INSTRUCTIONS FOR THE TASK:
Give the data again exactly, from its opening line through the line in which "Rendered at 2000 by 1125 pixels." appears.

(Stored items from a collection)
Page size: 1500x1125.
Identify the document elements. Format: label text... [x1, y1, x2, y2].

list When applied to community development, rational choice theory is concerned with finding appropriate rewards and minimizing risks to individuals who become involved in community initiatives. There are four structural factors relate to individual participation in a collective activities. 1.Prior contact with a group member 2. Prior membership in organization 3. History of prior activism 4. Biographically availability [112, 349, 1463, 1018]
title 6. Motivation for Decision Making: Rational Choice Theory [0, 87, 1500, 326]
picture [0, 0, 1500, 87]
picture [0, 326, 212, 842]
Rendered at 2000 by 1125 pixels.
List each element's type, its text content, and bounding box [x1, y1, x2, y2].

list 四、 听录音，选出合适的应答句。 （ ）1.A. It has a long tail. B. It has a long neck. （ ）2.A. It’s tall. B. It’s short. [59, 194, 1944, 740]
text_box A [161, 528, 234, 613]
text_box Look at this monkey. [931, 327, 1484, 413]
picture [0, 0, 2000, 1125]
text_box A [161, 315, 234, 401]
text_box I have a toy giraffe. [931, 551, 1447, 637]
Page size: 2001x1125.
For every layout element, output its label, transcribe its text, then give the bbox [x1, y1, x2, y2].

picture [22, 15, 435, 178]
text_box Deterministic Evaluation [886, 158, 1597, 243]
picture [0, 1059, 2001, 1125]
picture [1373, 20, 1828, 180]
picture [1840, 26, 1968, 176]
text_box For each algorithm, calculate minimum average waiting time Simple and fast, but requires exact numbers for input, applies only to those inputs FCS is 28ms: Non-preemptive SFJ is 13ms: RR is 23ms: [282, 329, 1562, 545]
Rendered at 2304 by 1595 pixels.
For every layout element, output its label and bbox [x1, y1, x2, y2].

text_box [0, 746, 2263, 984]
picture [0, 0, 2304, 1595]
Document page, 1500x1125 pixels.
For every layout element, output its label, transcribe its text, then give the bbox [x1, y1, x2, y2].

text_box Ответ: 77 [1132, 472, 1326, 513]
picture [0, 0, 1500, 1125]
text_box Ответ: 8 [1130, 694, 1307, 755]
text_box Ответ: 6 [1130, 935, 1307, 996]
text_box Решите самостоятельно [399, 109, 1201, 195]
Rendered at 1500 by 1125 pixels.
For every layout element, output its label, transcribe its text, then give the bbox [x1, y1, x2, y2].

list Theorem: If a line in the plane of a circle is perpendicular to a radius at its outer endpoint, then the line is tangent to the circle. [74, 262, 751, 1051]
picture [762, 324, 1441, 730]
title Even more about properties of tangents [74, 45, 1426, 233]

YOUR SOLUTION:
Page size: 1500x1125.
Identify the document elements. Format: label text... [x1, y1, x2, y2].

list When applied to community development, rational choice theory is concerned with finding appropriate rewards and minimizing risks to individuals who become involved in community initiatives. There are four structural factors relate to individual participation in a collective activities. 1.Prior contact with a group member 2. Prior membership in organization 3. History of prior activism 4. Biographically availability [112, 349, 1463, 1018]
title 6. Motivation for Decision Making: Rational Choice Theory [0, 87, 1500, 326]
picture [0, 0, 1500, 87]
picture [0, 326, 212, 842]
Rendered at 2000 by 1125 pixels.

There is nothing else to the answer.